About the Water Services Reform
Water services – including drinking water, wastewater, and stormwater – are currently managed by 67 councils across New Zealand. The Government’s Water Services Reform programme is creating regional entities to manage these water services.
The previously-planned four Water Services Entities (WSE) will now become 10 WSEs. These 10 new WSEs will be based around already existing regional council groupings.
Taupo District Council is now grouped with eight other district councils and Hamilton City Council in the geographic boundary of the Waikato Regional Council. The other district councils are Waikato, Waipā, Thames-Coromandel, Matamata-Piako, Hauraki, Ōtorohanga, South Waikato and Waitomo.

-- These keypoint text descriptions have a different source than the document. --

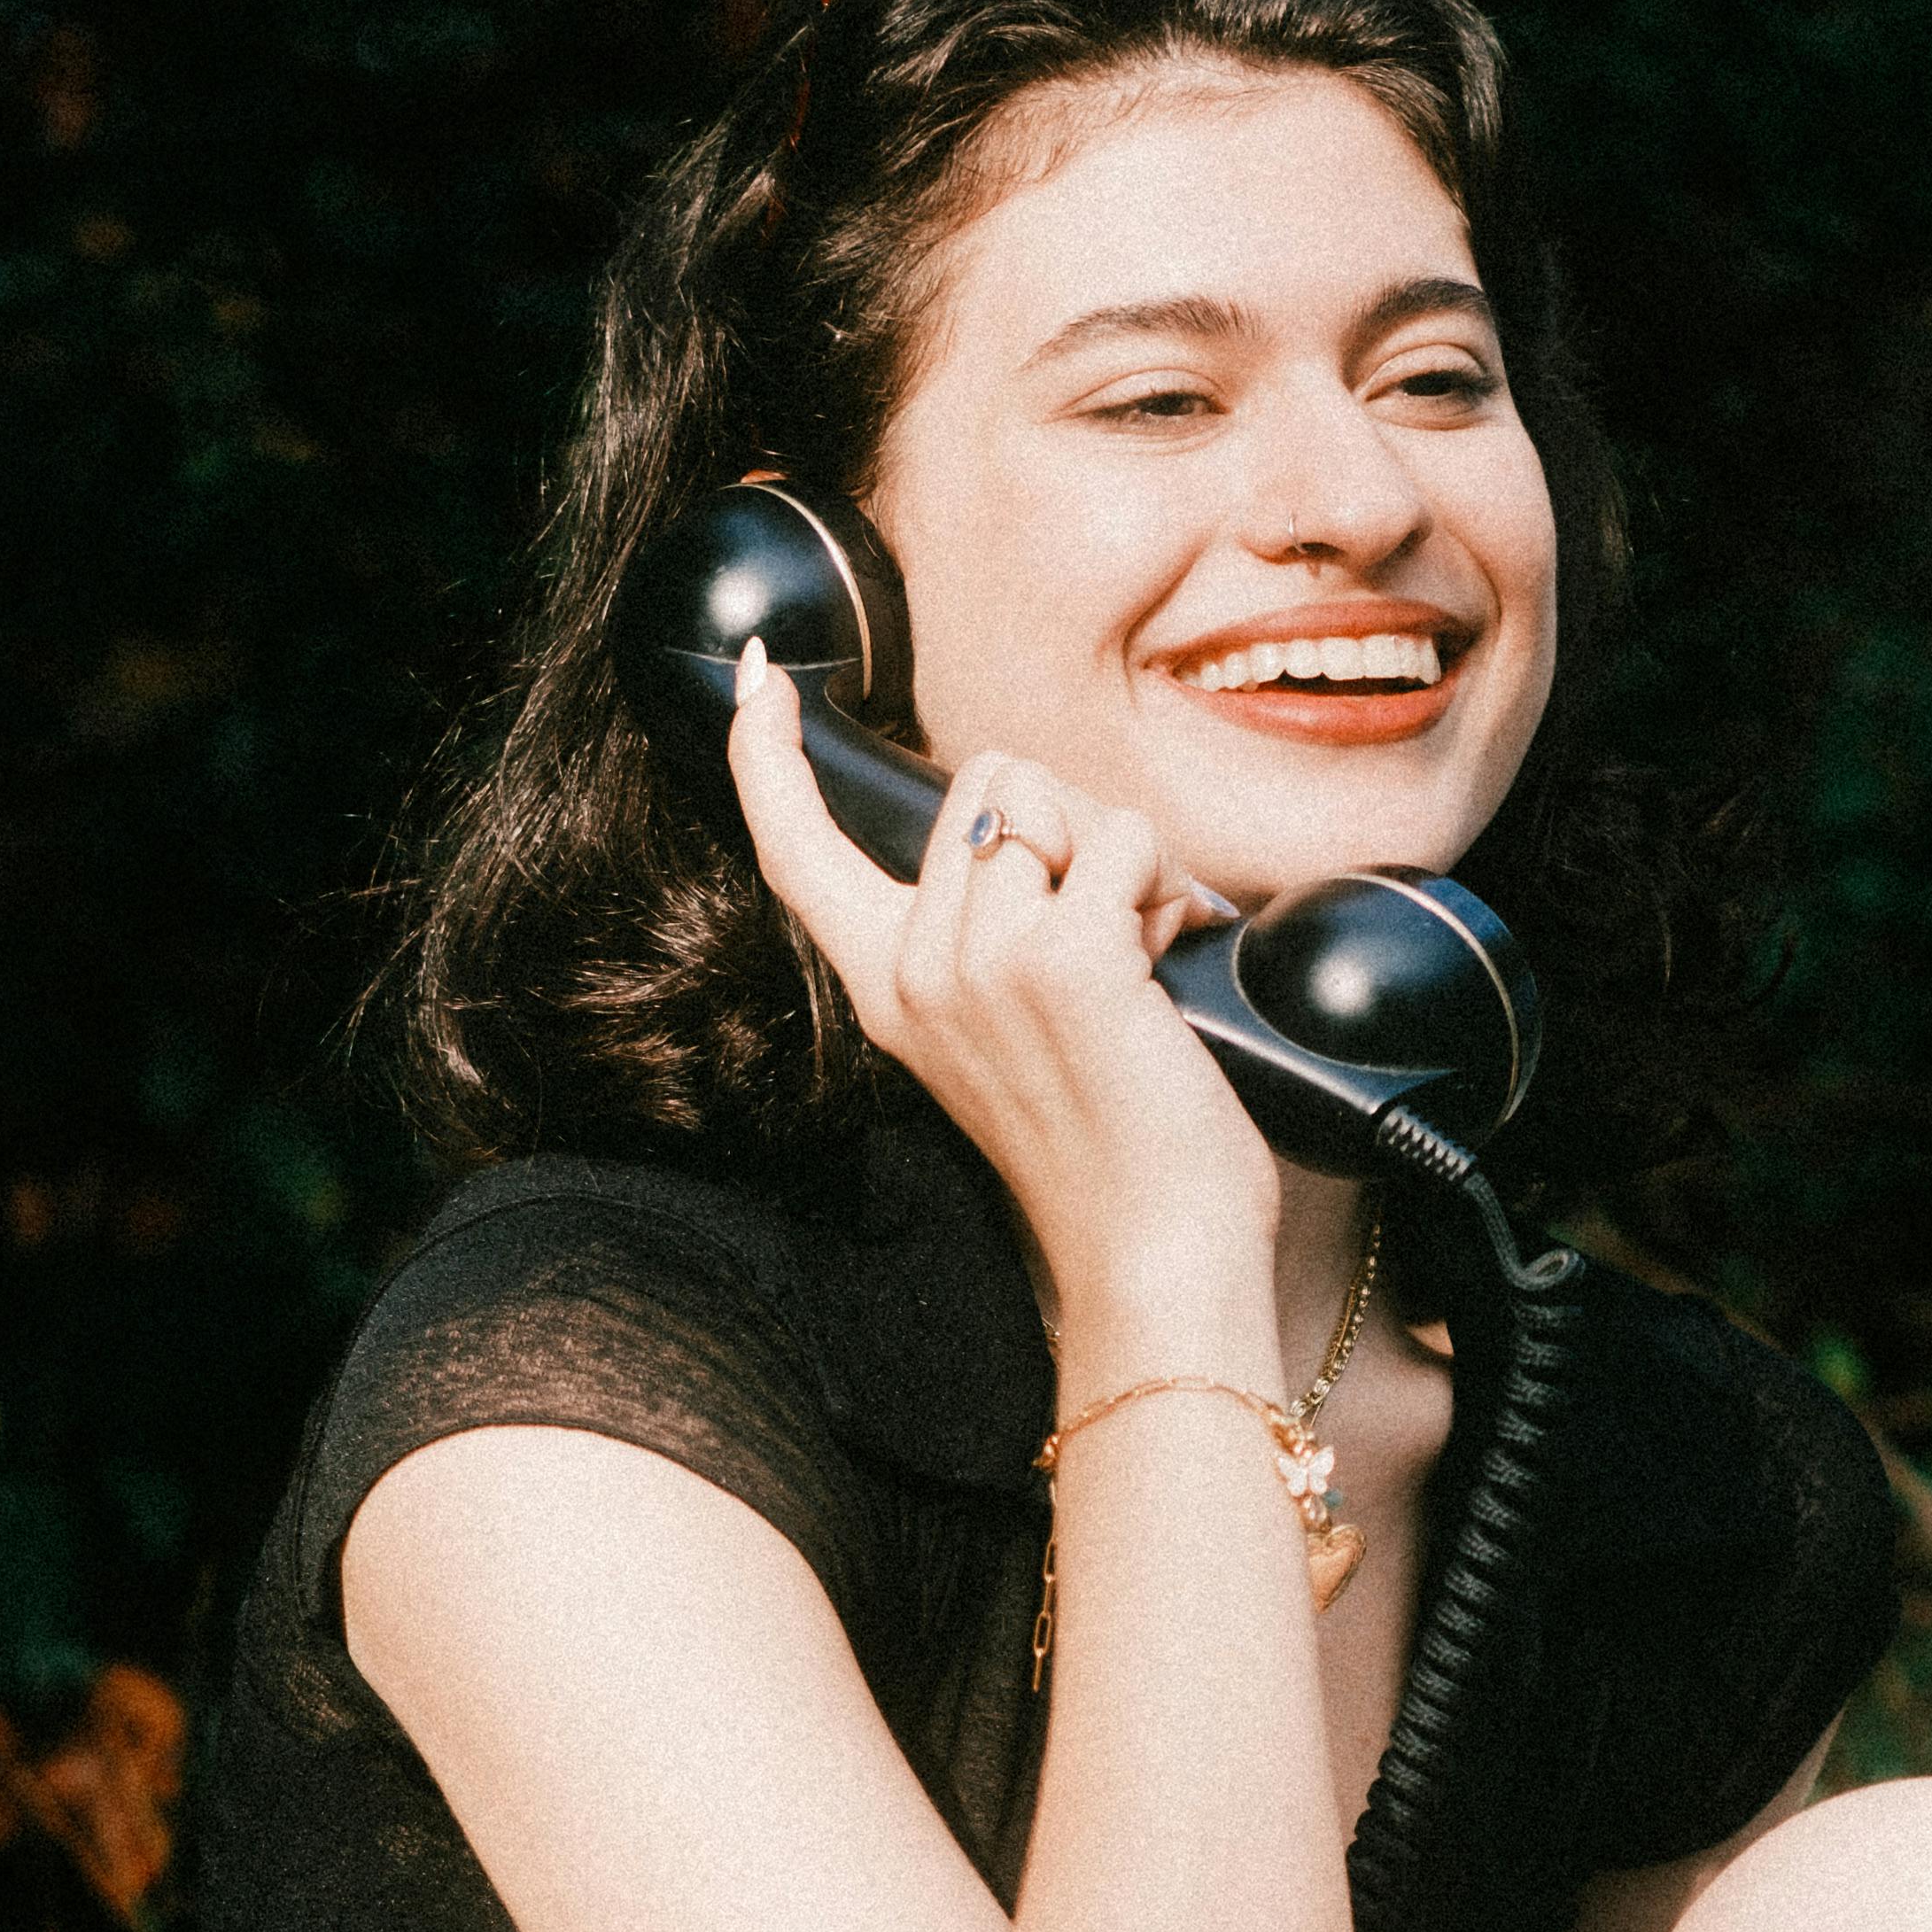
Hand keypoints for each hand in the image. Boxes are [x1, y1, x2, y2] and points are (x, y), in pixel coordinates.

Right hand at [725, 647, 1277, 1355]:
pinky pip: (1123, 838)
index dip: (765, 757)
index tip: (758, 681)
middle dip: (1067, 831)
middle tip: (1108, 936)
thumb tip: (1027, 826)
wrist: (1151, 1250)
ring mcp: (982, 960)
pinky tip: (1173, 954)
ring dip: (1126, 858)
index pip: (797, 852)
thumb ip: (991, 932)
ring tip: (1142, 955)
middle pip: (986, 782)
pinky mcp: (1063, 958)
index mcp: (888, 987)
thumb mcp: (1011, 1027)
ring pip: (1056, 799)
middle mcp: (918, 969)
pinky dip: (1169, 882)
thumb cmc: (1110, 1146)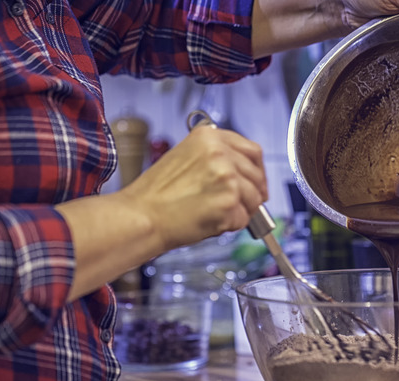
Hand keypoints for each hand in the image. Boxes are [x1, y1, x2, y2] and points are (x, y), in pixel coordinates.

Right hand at [122, 125, 267, 249]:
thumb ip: (215, 158)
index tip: (256, 181)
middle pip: (257, 175)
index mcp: (209, 137)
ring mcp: (227, 177)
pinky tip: (210, 222)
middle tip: (241, 205)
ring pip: (254, 199)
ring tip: (215, 215)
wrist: (141, 217)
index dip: (257, 170)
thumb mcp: (184, 158)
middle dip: (253, 193)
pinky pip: (244, 219)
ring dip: (241, 211)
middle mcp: (220, 153)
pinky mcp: (229, 203)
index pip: (252, 150)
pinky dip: (231, 226)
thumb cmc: (155, 195)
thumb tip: (242, 173)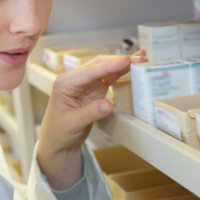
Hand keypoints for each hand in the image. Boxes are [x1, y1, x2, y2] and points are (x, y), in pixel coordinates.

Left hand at [37, 50, 146, 189]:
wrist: (58, 140)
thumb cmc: (59, 131)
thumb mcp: (72, 124)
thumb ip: (90, 113)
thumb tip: (108, 105)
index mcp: (65, 83)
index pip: (89, 71)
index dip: (108, 65)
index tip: (125, 60)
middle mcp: (75, 79)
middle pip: (98, 65)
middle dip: (119, 61)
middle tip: (139, 59)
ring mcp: (85, 83)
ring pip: (105, 68)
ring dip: (122, 64)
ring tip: (141, 59)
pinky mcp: (94, 89)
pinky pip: (108, 77)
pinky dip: (120, 72)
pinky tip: (132, 66)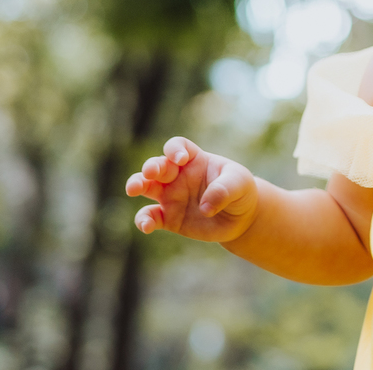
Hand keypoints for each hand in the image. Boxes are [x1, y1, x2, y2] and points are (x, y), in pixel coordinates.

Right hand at [125, 137, 260, 243]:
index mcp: (194, 159)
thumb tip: (205, 207)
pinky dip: (144, 220)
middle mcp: (178, 175)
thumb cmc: (239, 191)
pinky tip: (146, 226)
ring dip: (137, 185)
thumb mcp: (239, 184)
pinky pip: (150, 217)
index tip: (181, 159)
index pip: (177, 146)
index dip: (175, 149)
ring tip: (133, 190)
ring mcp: (170, 196)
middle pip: (157, 165)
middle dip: (151, 167)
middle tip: (150, 172)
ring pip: (145, 187)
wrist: (239, 217)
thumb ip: (224, 190)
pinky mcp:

All legislation for Water Services Reform now law
The final three bills of the Water Services Reform’s suite of legislation (four in total) passed through Parliament in August 2023. This means all bills relating to reforming three waters services across New Zealand are now law and the legal mandate to transition three waters services from Councils to Water Services Entities is established.
To learn more about the reform visit the Water Services Reform website.
Why is reform needed?
Developing, operating and maintaining Three Water services is expensive and local authorities are limited by how much they can borrow. This has meant that funding large upgrades in water supply, wastewater, or stormwater can result in significant increases to local authority rates, which councils are often reluctant to do.
The resulting under-investment has meant that, across New Zealand, the Government estimates a further $120 billion to $185 billion is needed in three waters infrastructure over the next 30 years, over and above that which is already planned for. Some change is needed to enable this investment to be funded.
The Government's stated objectives for reform
The Government has set out four key outcomes of the Three Waters Reform:
- safe, reliable drinking water
- better environmental performance of wastewater and stormwater services
- efficient, sustainable, resilient and accountable multi-regional water and sewage services
- making it affordable for future generations.
Taupō District Council shares the above objectives, however it does not agree with the way the Government is progressing reform without hearing its communities' voice, or the reform model being proposed.
We recognise and support the need for iwi/Māori to work alongside council to ensure that any reform doesn’t adversely impact existing rights and interests. We also see value in the perspective tangata whenua can offer as the reforms unfold.
A partnership brings the opportunity to incorporate the value of mātauranga Māori (Māori knowledge) to facilitate the best outcomes for New Zealand communities. The reform provides an opportunity to start this process side-by-side.
The reform is aimed at delivering the outcomes of Te Mana o te Wai, a set of principles co-designed with iwi/Māori to lift the water quality of our streams, rivers and lakes.
Transitioning to the new entities
The Department of Internal Affairs (DIA) has established a National Transition Unit (NTU) to focus on the practical implementation of the reforms. This unit will work with the local government sector, iwi, water industry and other stakeholders to transition to the new arrangements.
We are participating with transition discussions to seek the best outcomes for the Taupō District.